**Aim of the exercise**
Restate every record that follows, keeping it exact.

**Working data**
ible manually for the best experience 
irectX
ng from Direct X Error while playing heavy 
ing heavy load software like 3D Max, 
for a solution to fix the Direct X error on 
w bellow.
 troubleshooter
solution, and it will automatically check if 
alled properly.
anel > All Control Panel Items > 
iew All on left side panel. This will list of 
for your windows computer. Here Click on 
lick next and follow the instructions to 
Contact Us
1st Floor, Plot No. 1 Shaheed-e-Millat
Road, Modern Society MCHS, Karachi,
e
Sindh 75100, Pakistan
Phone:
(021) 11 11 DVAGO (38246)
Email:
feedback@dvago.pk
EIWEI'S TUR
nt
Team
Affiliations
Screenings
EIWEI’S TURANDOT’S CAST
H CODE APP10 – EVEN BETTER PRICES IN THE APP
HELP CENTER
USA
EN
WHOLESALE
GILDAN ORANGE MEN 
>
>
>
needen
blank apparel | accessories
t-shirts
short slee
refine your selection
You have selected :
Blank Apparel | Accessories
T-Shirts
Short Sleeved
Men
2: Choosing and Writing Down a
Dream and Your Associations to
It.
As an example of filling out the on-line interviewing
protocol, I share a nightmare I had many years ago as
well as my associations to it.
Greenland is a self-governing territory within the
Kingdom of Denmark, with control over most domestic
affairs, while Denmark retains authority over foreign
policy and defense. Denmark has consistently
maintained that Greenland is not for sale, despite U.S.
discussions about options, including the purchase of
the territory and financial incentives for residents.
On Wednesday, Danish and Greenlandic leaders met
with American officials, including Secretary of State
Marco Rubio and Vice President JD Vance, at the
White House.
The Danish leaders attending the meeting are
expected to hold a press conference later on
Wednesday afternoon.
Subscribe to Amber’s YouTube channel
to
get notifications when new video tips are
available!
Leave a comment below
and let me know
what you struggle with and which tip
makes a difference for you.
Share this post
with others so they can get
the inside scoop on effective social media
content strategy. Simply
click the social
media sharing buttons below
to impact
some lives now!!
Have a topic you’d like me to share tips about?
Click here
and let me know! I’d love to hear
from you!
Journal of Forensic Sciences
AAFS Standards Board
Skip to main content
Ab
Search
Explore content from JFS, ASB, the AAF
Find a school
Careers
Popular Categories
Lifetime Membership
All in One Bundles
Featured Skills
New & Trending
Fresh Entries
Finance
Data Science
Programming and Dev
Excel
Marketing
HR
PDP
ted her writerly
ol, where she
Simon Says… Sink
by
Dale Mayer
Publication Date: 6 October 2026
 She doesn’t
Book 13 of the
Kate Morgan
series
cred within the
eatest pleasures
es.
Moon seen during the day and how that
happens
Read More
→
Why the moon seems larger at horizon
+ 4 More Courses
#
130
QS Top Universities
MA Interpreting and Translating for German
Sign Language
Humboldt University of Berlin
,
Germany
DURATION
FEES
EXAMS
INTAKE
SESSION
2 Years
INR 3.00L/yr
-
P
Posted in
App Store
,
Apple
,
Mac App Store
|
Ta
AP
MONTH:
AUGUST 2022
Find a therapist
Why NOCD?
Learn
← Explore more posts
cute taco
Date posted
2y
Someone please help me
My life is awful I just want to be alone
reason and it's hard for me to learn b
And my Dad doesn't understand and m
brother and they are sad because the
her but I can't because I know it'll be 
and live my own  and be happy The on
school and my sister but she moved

**Answer to the exercise**
ible manually for the best experience 
irectX
ng from Direct X Error while playing heavy 
ing heavy load software like 3D Max, 
for a solution to fix the Direct X error on 
w bellow.
 troubleshooter
solution, and it will automatically check if 
alled properly.
anel > All Control Panel Items > 
iew All on left side panel. This will list of 
for your windows computer. Here Click on 
lick next and follow the instructions to 
Contact Us
1st Floor, Plot No. 1 Shaheed-e-Millat
Road, Modern Society MCHS, Karachi,
e
Sindh 75100, Pakistan
Phone:
(021) 11 11 DVAGO (38246)
Email:
feedback@dvago.pk
EIWEI'S TUR
nt
Team
Affiliations
Screenings
EIWEI’S TURANDOT’S CAST
H CODE APP10 – EVEN BETTER PRICES IN THE APP
HELP CENTER
USA
EN
WHOLESALE
GILDAN ORANGE MEN 
>
>
>
needen
blank apparel | accessories
t-shirts
short slee
refine your selection
You have selected :
Blank Apparel | Accessories
T-Shirts
Short Sleeved
Men
2: Choosing and Writing Down a
Dream and Your Associations to
It.
As an example of filling out the on-line interviewing
protocol, I share a nightmare I had many years ago as
well as my associations to it.
Greenland is a self-governing territory within the
Kingdom of Denmark, with control over most domestic
affairs, while Denmark retains authority over foreign
policy and defense. Denmark has consistently
maintained that Greenland is not for sale, despite U.S.
discussions about options, including the purchase of
the territory and financial incentives for residents.
On Wednesday, Danish and Greenlandic leaders met
with American officials, including Secretary of State
Marco Rubio and Vice President JD Vance, at the
White House.
The Danish leaders attending the meeting are
expected to hold a press conference later on
Wednesday afternoon.
Subscribe to Amber’s YouTube channel
to
get notifications when new video tips are
available!
Leave a comment below
and let me know
what you struggle with and which tip
makes a difference for you.
Share this post
with others so they can get
the inside scoop on effective social media
content strategy. Simply
click the social
media sharing buttons below
to impact
some lives now!!
Have a topic you’d like me to share tips about?
Click here
and let me know! I’d love to hear
from you!
Journal of Forensic Sciences
AAFS Standards Board
Skip to main content
Ab
Search
Explore content from JFS, ASB, the AAF
Find a school
Careers
Popular Categories
Lifetime Membership
All in One Bundles
Featured Skills
New & Trending
Fresh Entries
Finance
Data Science
Programming and Dev
Excel
Marketing
HR
PDP
ted her writerly
ol, where she
Simon Says… Sink
by
Dale Mayer
Publication Date: 6 October 2026
 She doesn’t
Book 13 of the
Kate Morgan
series
cred within the
eatest pleasures
es.
Moon seen during the day and how that
happens
Read More
→
Why the moon seems larger at horizon
+ 4 More Courses
#
130
QS Top Universities
MA Interpreting and Translating for German
Sign Language
Humboldt University of Berlin
,
Germany
DURATION
FEES
EXAMS
INTAKE
SESSION
2 Years
INR 3.00L/yr
-
P
Posted in
App Store
,
Apple
,
Mac App Store
|
Ta
AP
MONTH:
AUGUST 2022
Find a therapist
Why NOCD?
Learn
← Explore more posts
cute taco
Date posted
2y
Someone please help me
My life is awful I just want to be alone
reason and it's hard for me to learn b
And my Dad doesn't understand and m
brother and they are sad because the
her but I can't because I know it'll be 
and live my own  and be happy The on
school and my sister but she moved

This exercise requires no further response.